▶ Task to carry out
Set down each of the records below exactly as it reads. No pictures go into the copy.

# # # # # # #

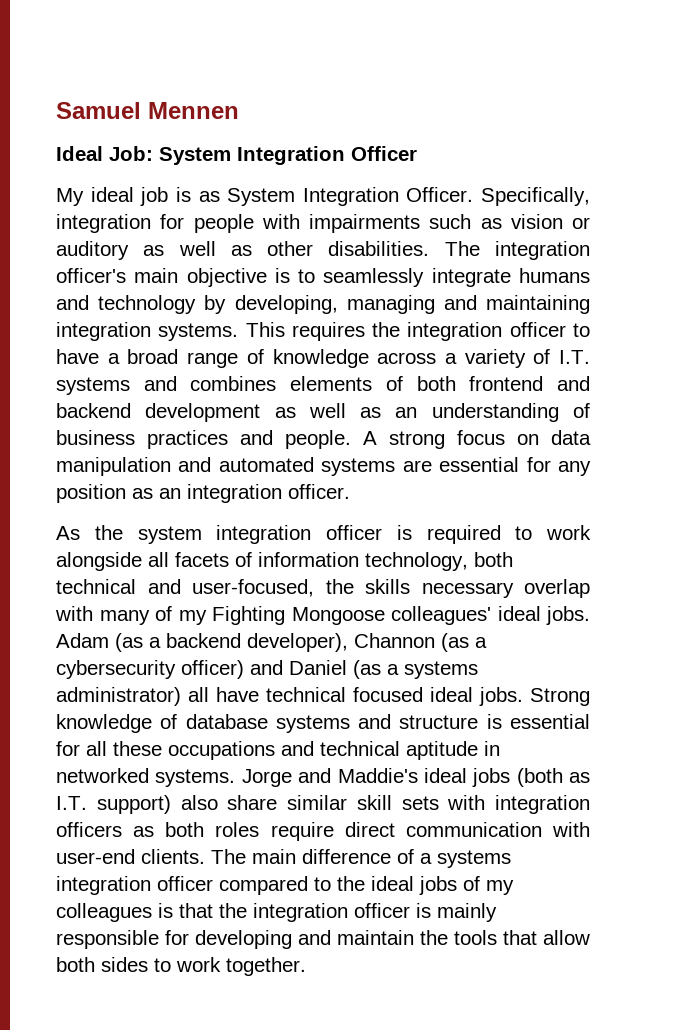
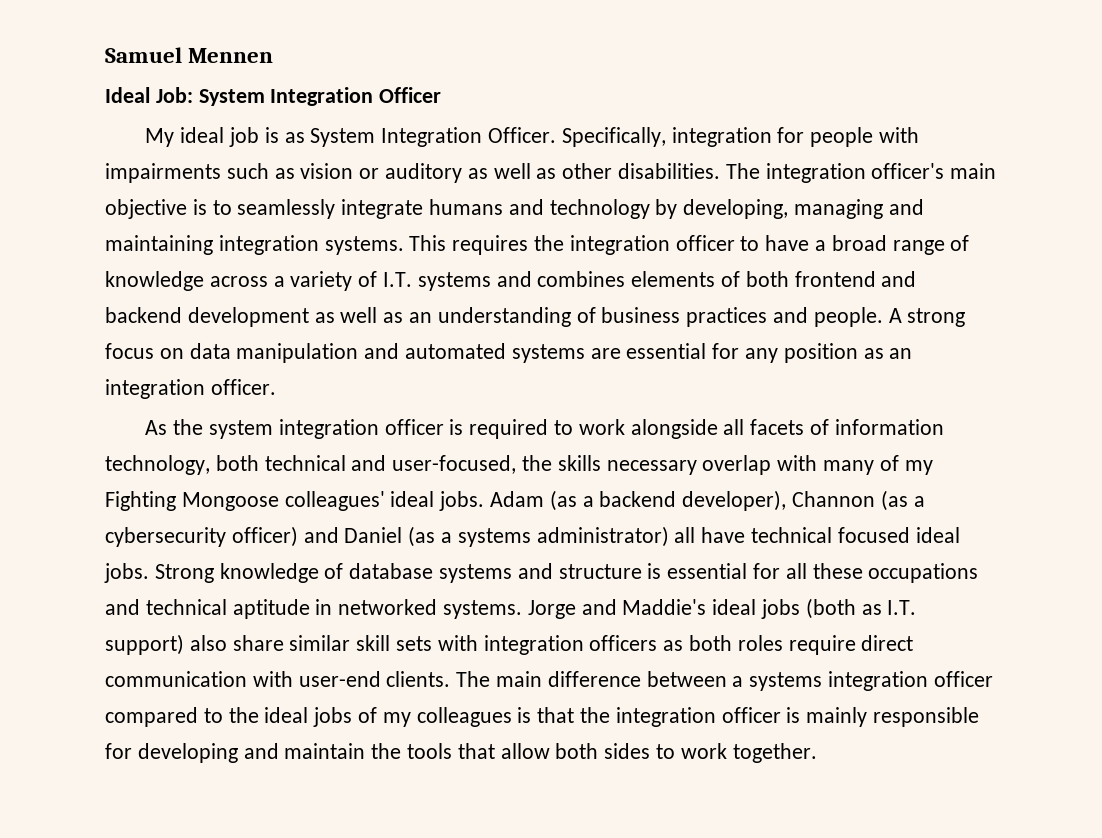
[397,849,414,864] of -> [646,671,727,687] between

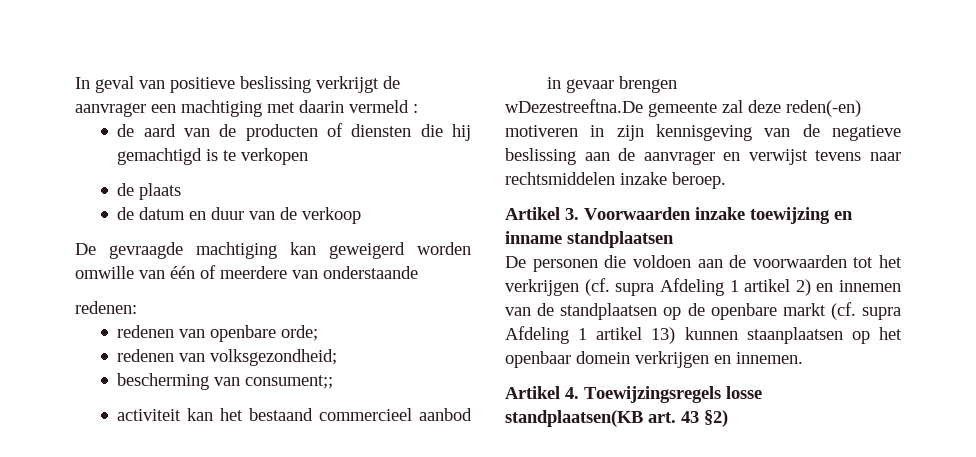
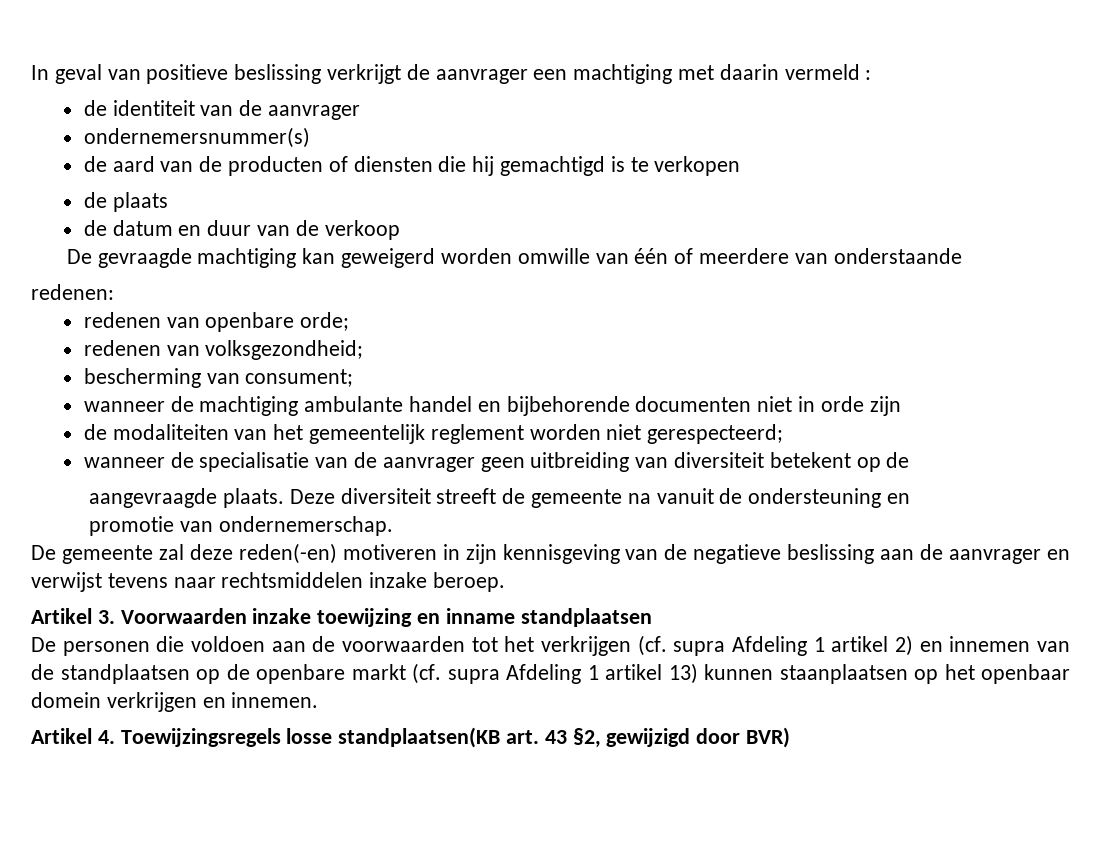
(418, 108) none -> [83,100,360,120] [83,127,310,148] // de identiteit van de aanvrager // ondernemersnummer(s)
[245,375,334,389] [117,408,472,421] [547,76,678,93] [505,99,643,113] consument;; // activiteit kan het bestaand commercieel aanbod in gevaar brengen // wDezestreeftna.De -> [245,369,354,387] [83,396,901,416] [83,424,784,444] [83,452,910,472] [89,488,910,508] [89,516,393,536] [31,545,56,560] consument; // wanneer de machtiging ambulante handel en bijbehorende documenten niet in orde zijn // de modaliteiten van het gemeentelijk reglement worden niet gerespecteerd; // wanneer de specialisatie van de aanvrager geen uitbreiding van diversiteit betekent op de // aangevraagde plaats. Deze diversiteit streeft de gemeente na vanuit de ondersteuning en // promotie van ondernemerschap. // De
[704,410,728,427] §2) -> [572,727,791,748] §2, gewijzigd door BVR)

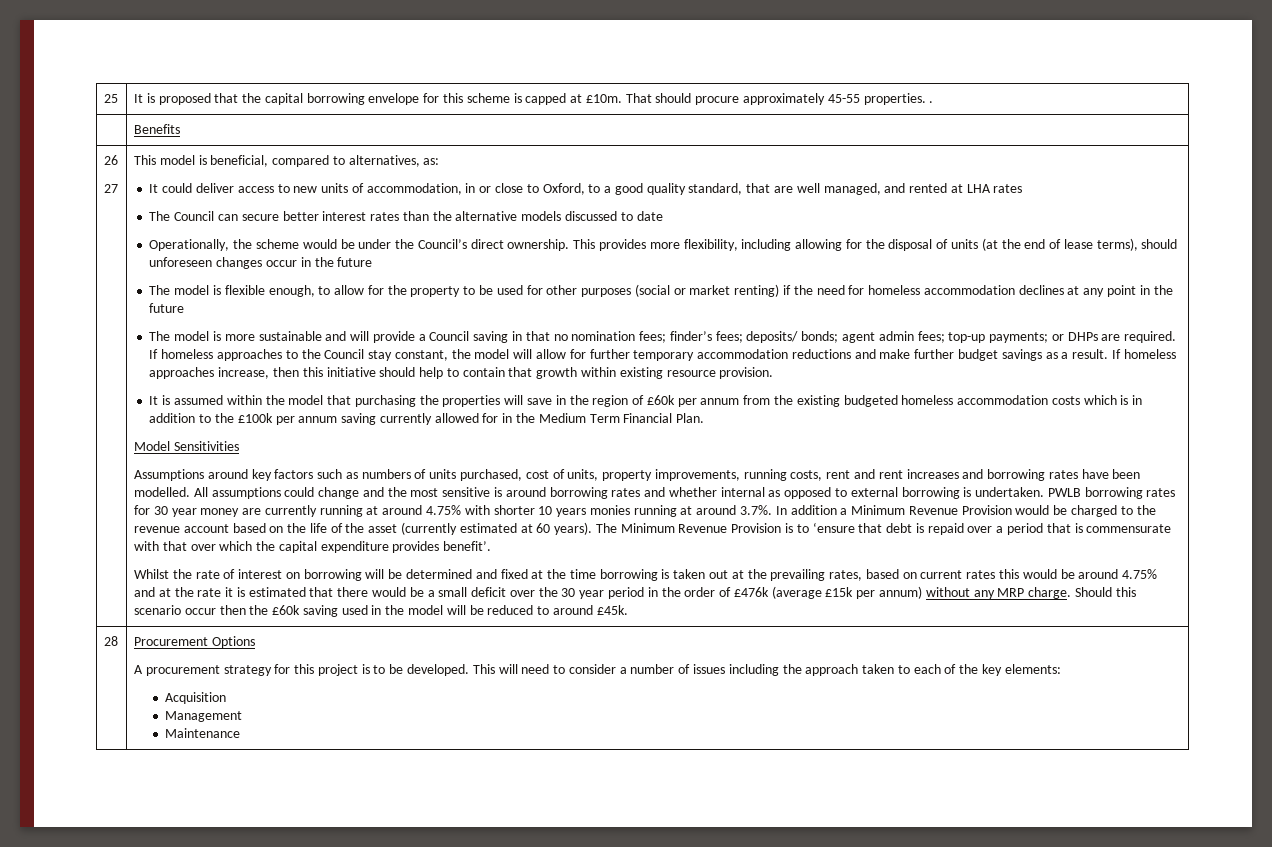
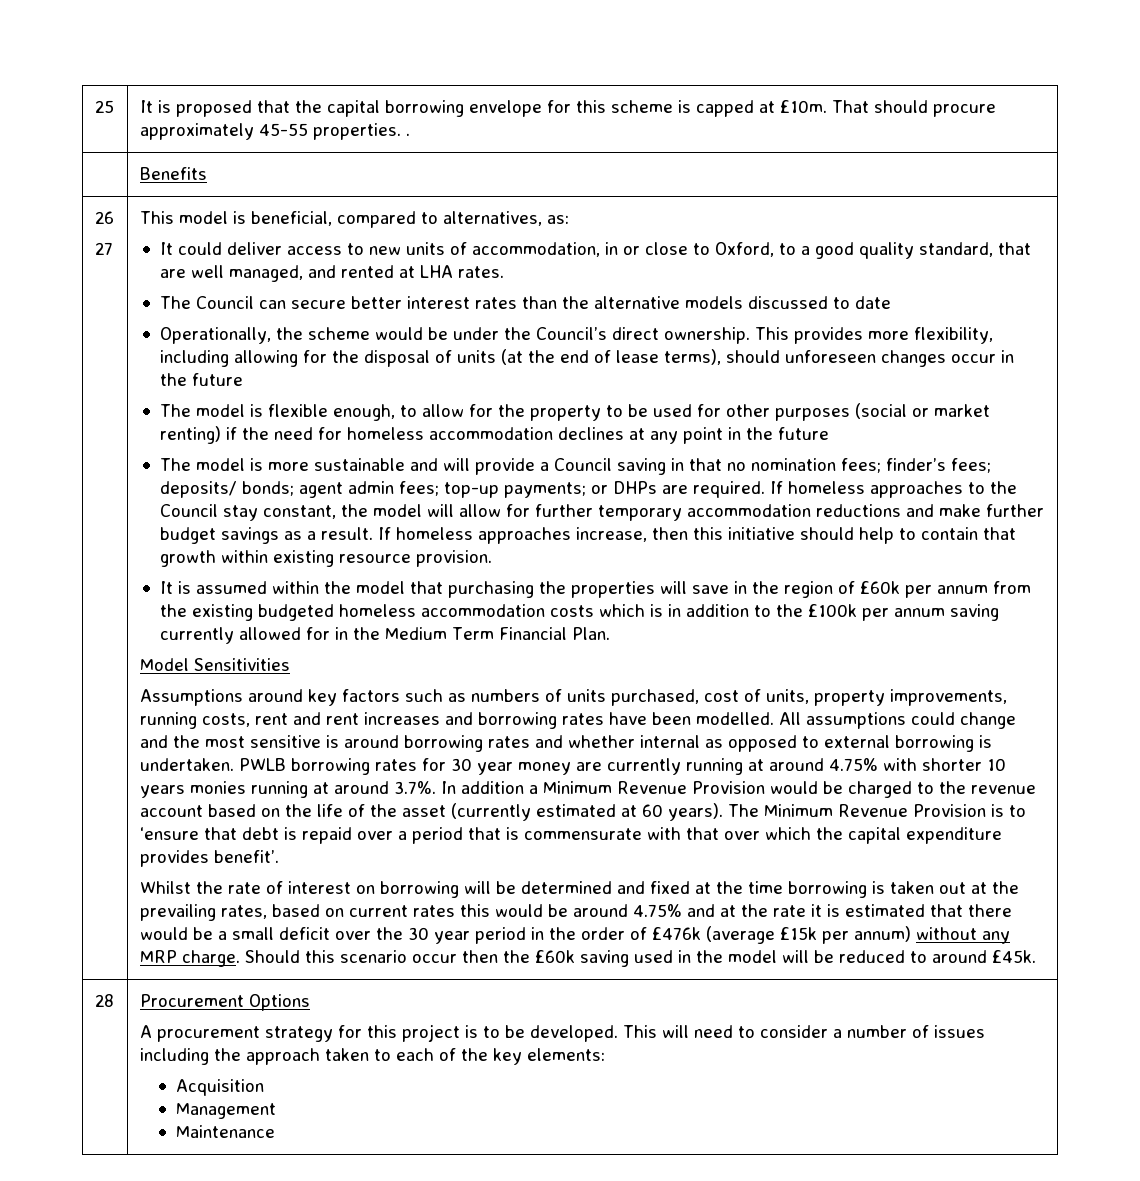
[993,184,1023,193] rates -> [458,266,505,278] rates.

# # # # # # #

▶ Output for this exercise
[397,849,414,864] of -> [646,671,727,687] between

(418, 108) none -> [83,100,360,120] [83,127,310,148] // de identiteit van de aanvrager // ondernemersnummer(s)
[245,375,334,389] [117,408,472,421] [547,76,678,93] [505,99,643,113] consument;; // activiteit kan het bestaand commercieel aanbod in gevaar brengen // wDezestreeftna.De -> [245,369,354,387] [83,396,901,416] [83,424,784,444] [83,452,910,472] [89,488,910,508] [89,516,393,536] [31,545,56,560] consument; // wanneer de machtiging ambulante handel en bijbehorende documenten niet in orde zijn // de modaliteiten van het gemeentelijk reglement worden niet gerespecteerd; // wanneer de specialisatie van de aanvrager geen uitbreiding van diversiteit betekent op de // aangevraagde plaats. Deze diversiteit streeft de gemeente na vanuit de ondersteuning en // promotie van ondernemerschap. // De
[704,410,728,427] §2) -> [572,727,791,748] §2, gewijzigd door BVR)

[993,184,1023,193] rates -> [458,266,505,278] rates.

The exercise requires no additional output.